Until 5 days ago... what I need has been already created :smile: it was developed for a similar problem to the one I am obsessed with by a group of researchers, not in the UK, not in Europe, but in Australia and in China. Now I am focusing on the application of their research in my field.

So "the worst thing about my PhD topic" is not the topic, is that the people who work on this area are not on this side of the planet. For two years I am battling with this research question, pretty sure that I am on the right path, all but one academics that I have talked to were demotivating me. One had seen the problem because of her research but she had spoken to the "expert" from Oxbridge - who by the way dominates with his research the entire continent on what is doable or not in his area - who advised her to avoid this specific topic.

I think that I came with a lot of hope and ambitions on conducting research in England and now I see that it is governed by mediocre minds, at least in my research field.
I am sorry for the long post, but I was feeling like coming from another planet for long enough and it turns that the problem was not me.
Reply 42
Original post by mary.g
In the beginning I had noone to talk to. Noone. I was describing the "problem" and I was getting responses like "you shouldn't get into this area".
Then I found some articles which were discussing exactly the same thing. I thought that I could use them to back up my observations.
Not a good idea. I got the "What makes you think that you will solve something that people with PhD in Mathematics have not been able to?"
My first degree is not in Maths. I told him that my entire PhD thesis will be on defending my viewpoint and I will hope that someone from another discipline will base her/his research in Maths on my findings and argumentation on the problem.

Until 5 days ago... what I need has been already created :smile: it was developed for a similar problem to the one I am obsessed with by a group of researchers, not in the UK, not in Europe, but in Australia and in China. Now I am focusing on the application of their research in my field.

So "the worst thing about my PhD topic" is not the topic, is that the people who work on this area are not on this side of the planet.

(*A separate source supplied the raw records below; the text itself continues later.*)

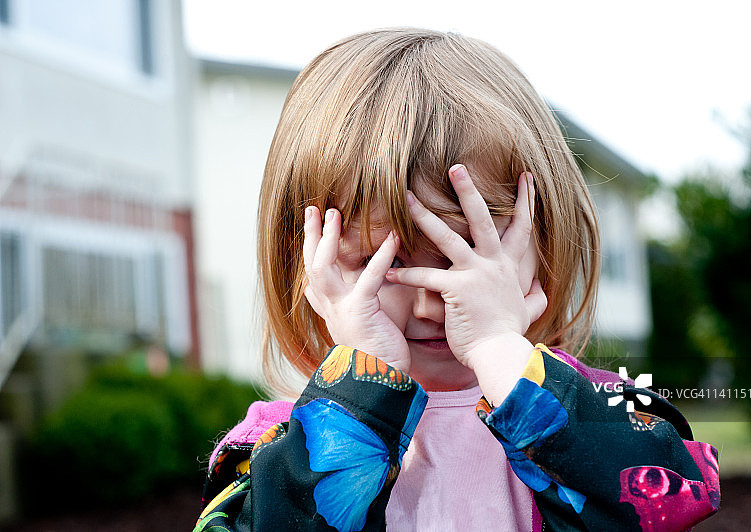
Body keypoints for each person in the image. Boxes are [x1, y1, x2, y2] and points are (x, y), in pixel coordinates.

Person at [194, 28, 720, 531]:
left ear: (544, 244)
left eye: (466, 254)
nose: (430, 304)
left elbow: (666, 504)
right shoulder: (274, 442)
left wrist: (496, 347)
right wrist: (361, 389)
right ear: (306, 264)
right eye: (379, 263)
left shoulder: (601, 409)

For two years I am battling with this research question, pretty sure that I am on the right path, all but one academics that I have talked to were demotivating me. One had seen the problem because of her research but she had spoken to the "expert" from Oxbridge - who by the way dominates with his research the entire continent on what is doable or not in his area - who advised her to avoid this specific topic.

I think that I came with a lot of hope and ambitions on conducting research in England and now I see that it is governed by mediocre minds, at least in my research field.
I am sorry for the long post, but I was feeling like coming from another planet for long enough and it turns that the problem was not me.


A lot of the researchers working around my area of interest are based in China. The problem that I find is not one of geographical distance but more some sort of academic-cultural seperation. The Chinese school in my area seem essentially closed off from the rest of the worldwide academic community and there is no dialogue save for the eventual appearance of the final published articles. Many of them don't even publish preprints which is unusual and also scary since the delay between the submitting and publishing of a paper can be so long that I may possibly not know that someone submitted a paper covering the same ground as the work I have in preparation until it is too late.

Also, purely out of interest - what is your topic and what discipline does it fall under (I am a mathematician).